━━━ Data supplied ━━━
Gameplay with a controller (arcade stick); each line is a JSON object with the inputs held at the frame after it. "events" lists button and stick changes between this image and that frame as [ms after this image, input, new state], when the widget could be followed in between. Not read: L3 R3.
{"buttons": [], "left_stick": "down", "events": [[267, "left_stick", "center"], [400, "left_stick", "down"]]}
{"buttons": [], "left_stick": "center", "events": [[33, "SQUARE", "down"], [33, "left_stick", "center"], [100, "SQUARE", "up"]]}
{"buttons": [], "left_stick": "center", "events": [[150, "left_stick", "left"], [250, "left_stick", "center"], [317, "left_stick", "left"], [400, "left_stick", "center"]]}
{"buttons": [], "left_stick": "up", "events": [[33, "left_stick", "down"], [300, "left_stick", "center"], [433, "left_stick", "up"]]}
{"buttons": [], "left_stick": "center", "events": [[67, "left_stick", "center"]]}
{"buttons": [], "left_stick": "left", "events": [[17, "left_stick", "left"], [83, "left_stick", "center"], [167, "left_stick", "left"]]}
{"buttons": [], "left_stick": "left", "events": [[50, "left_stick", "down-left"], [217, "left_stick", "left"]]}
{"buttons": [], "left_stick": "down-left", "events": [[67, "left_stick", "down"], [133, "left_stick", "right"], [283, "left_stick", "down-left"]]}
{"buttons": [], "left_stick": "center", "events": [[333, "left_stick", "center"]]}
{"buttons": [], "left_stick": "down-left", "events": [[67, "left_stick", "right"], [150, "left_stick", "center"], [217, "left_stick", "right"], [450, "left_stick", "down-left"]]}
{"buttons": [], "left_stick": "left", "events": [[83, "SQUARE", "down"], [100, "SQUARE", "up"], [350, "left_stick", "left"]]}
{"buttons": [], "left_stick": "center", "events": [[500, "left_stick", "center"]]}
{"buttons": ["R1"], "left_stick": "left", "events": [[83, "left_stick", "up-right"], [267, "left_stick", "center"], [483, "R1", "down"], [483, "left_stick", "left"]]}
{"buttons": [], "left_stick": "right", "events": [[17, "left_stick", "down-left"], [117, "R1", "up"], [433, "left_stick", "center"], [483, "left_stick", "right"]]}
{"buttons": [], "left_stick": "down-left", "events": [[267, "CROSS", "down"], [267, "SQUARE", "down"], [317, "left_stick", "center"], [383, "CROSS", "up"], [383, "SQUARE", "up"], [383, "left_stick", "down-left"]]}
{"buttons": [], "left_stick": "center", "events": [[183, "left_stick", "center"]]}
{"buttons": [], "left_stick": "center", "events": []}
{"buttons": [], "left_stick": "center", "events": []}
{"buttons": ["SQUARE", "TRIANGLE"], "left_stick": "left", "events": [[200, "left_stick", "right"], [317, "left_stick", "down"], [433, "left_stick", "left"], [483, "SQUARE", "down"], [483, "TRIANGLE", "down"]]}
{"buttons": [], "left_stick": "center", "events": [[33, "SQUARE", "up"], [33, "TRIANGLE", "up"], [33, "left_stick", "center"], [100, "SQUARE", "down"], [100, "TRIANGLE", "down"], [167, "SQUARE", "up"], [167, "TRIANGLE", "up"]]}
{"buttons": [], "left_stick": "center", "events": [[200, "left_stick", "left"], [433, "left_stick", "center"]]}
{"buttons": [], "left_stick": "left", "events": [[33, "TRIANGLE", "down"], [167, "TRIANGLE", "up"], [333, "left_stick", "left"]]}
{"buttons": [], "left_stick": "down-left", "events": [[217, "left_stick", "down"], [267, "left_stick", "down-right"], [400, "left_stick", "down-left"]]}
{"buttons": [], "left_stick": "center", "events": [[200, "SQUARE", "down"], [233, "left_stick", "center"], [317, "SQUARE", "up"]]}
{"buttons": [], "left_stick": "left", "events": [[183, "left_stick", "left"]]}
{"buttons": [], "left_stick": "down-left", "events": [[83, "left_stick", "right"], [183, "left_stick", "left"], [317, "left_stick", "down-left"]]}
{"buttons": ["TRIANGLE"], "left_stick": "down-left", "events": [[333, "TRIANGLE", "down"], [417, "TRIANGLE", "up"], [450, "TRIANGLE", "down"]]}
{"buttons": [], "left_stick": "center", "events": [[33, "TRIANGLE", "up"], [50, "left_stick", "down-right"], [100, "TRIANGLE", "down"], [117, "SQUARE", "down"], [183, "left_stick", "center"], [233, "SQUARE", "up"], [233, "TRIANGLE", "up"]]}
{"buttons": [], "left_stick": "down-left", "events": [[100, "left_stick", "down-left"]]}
━━━
## Exercise prompt
All of the entries above need to be set down again exactly.

## Reply
Gameplay with a controller (arcade stick); each line is a JSON object with the inputs held at the frame after it. "events" lists button and stick changes between this image and that frame as [ms after this image, input, new state], when the widget could be followed in between. Not read: L3 R3.
{"buttons": [], "left_stick": "down", "events": [[267, "left_stick", "center"], [400, "left_stick", "down"]]}
{"buttons": [], "left_stick": "center", "events": [[33, "SQUARE", "down"], [33, "left_stick", "center"], [100, "SQUARE", "up"]]}
{"buttons": [], "left_stick": "center", "events": [[150, "left_stick", "left"], [250, "left_stick", "center"], [317, "left_stick", "left"], [400, "left_stick", "center"]]}
{"buttons": [], "left_stick": "up", "events": [[33, "left_stick", "down"], [300, "left_stick", "center"], [433, "left_stick", "up"]]}
{"buttons": [], "left_stick": "center", "events": [[67, "left_stick", "center"]]}
{"buttons": [], "left_stick": "left", "events": [[17, "left_stick", "left"], [83, "left_stick", "center"], [167, "left_stick", "left"]]}
{"buttons": [], "left_stick": "left", "events": [[50, "left_stick", "down-left"], [217, "left_stick", "left"]]}
{"buttons": [], "left_stick": "down-left", "events": [[67, "left_stick", "down"], [133, "left_stick", "right"], [283, "left_stick", "down-left"]]}
{"buttons": [], "left_stick": "center", "events": [[333, "left_stick", "center"]]}
{"buttons": [], "left_stick": "down-left", "events": [[67, "left_stick", "right"], [150, "left_stick", "center"], [217, "left_stick", "right"], [450, "left_stick", "down-left"]]}
{"buttons": [], "left_stick": "left", "events": [[83, "SQUARE", "down"], [100, "SQUARE", "up"], [350, "left_stick", "left"]]}
{"buttons": [], "left_stick": "center", "events": [[500, "left_stick", "center"]]}
{"buttons": ["R1"], "left_stick": "left", "events": [[83, "left_stick", "up-right"], [267, "left_stick", "center"], [483, "R1", "down"], [483, "left_stick", "left"]]}
{"buttons": [], "left_stick": "right", "events": [[17, "left_stick", "down-left"], [117, "R1", "up"], [433, "left_stick", "center"], [483, "left_stick", "right"]]}
{"buttons": [], "left_stick": "down-left", "events": [[267, "CROSS", "down"], [267, "SQUARE", "down"], [317, "left_stick", "center"], [383, "CROSS", "up"], [383, "SQUARE", "up"], [383, "left_stick", "down-left"]]}
{"buttons": [], "left_stick": "center", "events": [[183, "left_stick", "center"]]}
{"buttons": [], "left_stick": "center", "events": []}
{"buttons": [], "left_stick": "center", "events": []}
{"buttons": ["SQUARE", "TRIANGLE"], "left_stick": "left", "events": [[200, "left_stick", "right"], [317, "left_stick", "down"], [433, "left_stick", "left"], [483, "SQUARE", "down"], [483, "TRIANGLE", "down"]]}
{"buttons": [], "left_stick": "center", "events": [[33, "SQUARE", "up"], [33, "TRIANGLE", "up"], [33, "left_stick", "center"], [100, "SQUARE", "down"], [100, "TRIANGLE", "down"], [167, "SQUARE", "up"], [167, "TRIANGLE", "up"]]}
{"buttons": [], "left_stick": "center", "events": [[200, "left_stick", "left"], [433, "left_stick", "center"]]}
{"buttons": [], "left_stick": "left", "events": [[33, "TRIANGLE", "down"], [167, "TRIANGLE", "up"], [333, "left_stick", "left"]]}
{"buttons": [], "left_stick": "down-left", "events": [[217, "left_stick", "down"], [267, "left_stick", "down-right"], [400, "left_stick", "down-left"]]}
{"buttons": [], "left_stick": "center", "events": [[200, "SQUARE", "down"], [233, "left_stick", "center"], [317, "SQUARE", "up"]]}
{"buttons": [], "left_stick": "left", "events": [[183, "left_stick", "left"]]}
{"buttons": [], "left_stick": "down-left", "events": [[83, "left_stick", "right"], [183, "left_stick", "left"], [317, "left_stick", "down-left"]]}
{"buttons": ["TRIANGLE"], "left_stick": "down-left", "events": [[333, "TRIANGLE", "down"], [417, "TRIANGLE", "up"], [450, "TRIANGLE", "down"]]}
{"buttons": [], "left_stick": "center", "events": [[33, "TRIANGLE", "up"], [50, "left_stick", "down-right"], [100, "TRIANGLE", "down"], [117, "SQUARE", "down"], [183, "left_stick", "center"], [233, "SQUARE", "up"], [233, "TRIANGLE", "up"]]}
{"buttons": [], "left_stick": "down-left", "events": [[100, "left_stick", "down-left"]]}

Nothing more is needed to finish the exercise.